Circulatory dietary and gut-derived metabolites predict early cognitive decline.

Neuroprotective metabolites choline, 5-hydroxyindole acetic acid (5-HIAA), and indole propionic acid (IPA) were lower in SCI and MCI individuals compared to healthy controls.

• Multiple linear regression modelling identified these three metabolites as significantly reduced in early cognitive decline groups.
• Regression models were adjusted for sex, BMI, age, albumin, liver and kidney function, and background diet.
• Study included 50 participants per group (cognitively healthy, SCI, and MCI), matched for age, BMI, and sex (n = 150 total).
• Metabolites were measured using mass spectrometry platforms determining serum concentrations.

The cytotoxic metabolite indoxyl sulfate and kynurenic acid were elevated in SCI and MCI participants compared to healthy controls.

• Elevated indoxyl sulfate and kynurenic acid were identified via multiple linear regression adjusted for age, sex, BMI, albumin, liver and kidney function, and background diet.
• Indoxyl sulfate is described as a cytotoxic metabolite thought to contribute to neuroinflammation, blood-brain barrier dysfunction, and neuronal degeneration.
• Measurements were derived from serum samples across the three matched cognitive groups (n = 50 per group).

A random forest algorithm with multiclass classification identified six metabolites as classifiers of early cognitive decline, achieving an AUC of 0.79.

• The six metabolites identified were indoxyl sulfate, choline, 5-hydroxyindole acetic acid, IPA, kynurenic acid, and kynurenine.
• The random forest model achieved an area under the curve (AUC) of 0.79.
• The machine learning approach validated findings from the multiple linear regression analysis.
• The panel spanned tryptophan-related compounds and a choline-related metabolite from a broader 33-metabolite panel that also included bile acids and TMAO-related metabolites.

The study measured a panel of 33 serum metabolites across three cognitive groups using mass spectrometry.

• The 33 metabolites comprised 13 tryptophan-related compounds, 15 bile acid compounds, 3 TMAO-related metabolites, and 2 cresol metabolites.
• Participants were n = 50 per group across cognitively healthy, subjective cognitive impairment (SCI), and mild cognitive impairment (MCI) groups, matched for age, BMI, and sex.
• 16S rRNA amplicon sequencing was also employed to identify bacterial taxa associated with metabolic changes.
• Both multiple linear regression and machine learning techniques were applied to identify the metabolite panel.

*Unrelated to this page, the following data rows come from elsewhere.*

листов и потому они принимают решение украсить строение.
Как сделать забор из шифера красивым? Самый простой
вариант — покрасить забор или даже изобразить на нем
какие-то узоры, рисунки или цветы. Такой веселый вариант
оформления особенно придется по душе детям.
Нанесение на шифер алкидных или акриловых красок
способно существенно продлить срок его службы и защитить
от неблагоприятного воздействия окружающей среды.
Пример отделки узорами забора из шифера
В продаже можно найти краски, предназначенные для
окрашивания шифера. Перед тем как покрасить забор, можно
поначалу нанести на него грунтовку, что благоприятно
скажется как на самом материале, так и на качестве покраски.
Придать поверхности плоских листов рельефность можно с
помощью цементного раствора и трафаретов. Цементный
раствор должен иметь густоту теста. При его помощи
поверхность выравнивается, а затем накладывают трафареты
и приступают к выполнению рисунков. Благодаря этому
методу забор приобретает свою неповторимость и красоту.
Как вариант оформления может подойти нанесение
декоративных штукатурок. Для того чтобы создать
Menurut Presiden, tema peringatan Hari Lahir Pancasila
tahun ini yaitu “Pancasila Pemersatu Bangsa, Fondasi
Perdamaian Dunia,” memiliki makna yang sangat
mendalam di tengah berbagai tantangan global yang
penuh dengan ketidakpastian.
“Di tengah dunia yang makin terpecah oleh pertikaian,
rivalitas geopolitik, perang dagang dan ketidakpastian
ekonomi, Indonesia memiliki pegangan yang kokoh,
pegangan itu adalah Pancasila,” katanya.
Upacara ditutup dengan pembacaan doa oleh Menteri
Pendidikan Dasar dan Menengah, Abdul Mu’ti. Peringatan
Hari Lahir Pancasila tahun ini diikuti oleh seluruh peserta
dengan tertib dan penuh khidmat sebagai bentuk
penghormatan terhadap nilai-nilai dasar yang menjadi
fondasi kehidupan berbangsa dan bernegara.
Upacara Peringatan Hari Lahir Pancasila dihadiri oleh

Microbial dysbiosis in early cognitive decline and Alzheimer's disease can modulate levels of microbe-derived metabolites thought to contribute to neuroinflammation, blood-brain barrier dysfunction, and neuronal degeneration.

• Microbe-derived metabolites (MDM) are proposed to play a role in the pathophysiology of early cognitive decline.
• The precise role of MDM in cognitive decline and their potential value as risk factors is described as 'poorly understood' prior to this study.
• The study addresses the gap by profiling MDM across healthy controls, SCI, and MCI participants.

The authors propose that microbial-derived metabolites may serve as putative composite biomarkers for metabolic risk stratification and support development of minimally invasive screening tools.

• The six-metabolite panel achieved an AUC of 0.79 in classifying early cognitive decline.
• The authors highlight 'potential clinical relevance for metabolic risk stratification' and 'future development of minimally invasive screening tools.'
• The study used serum-based measurements, supporting the minimally invasive nature of potential future screening.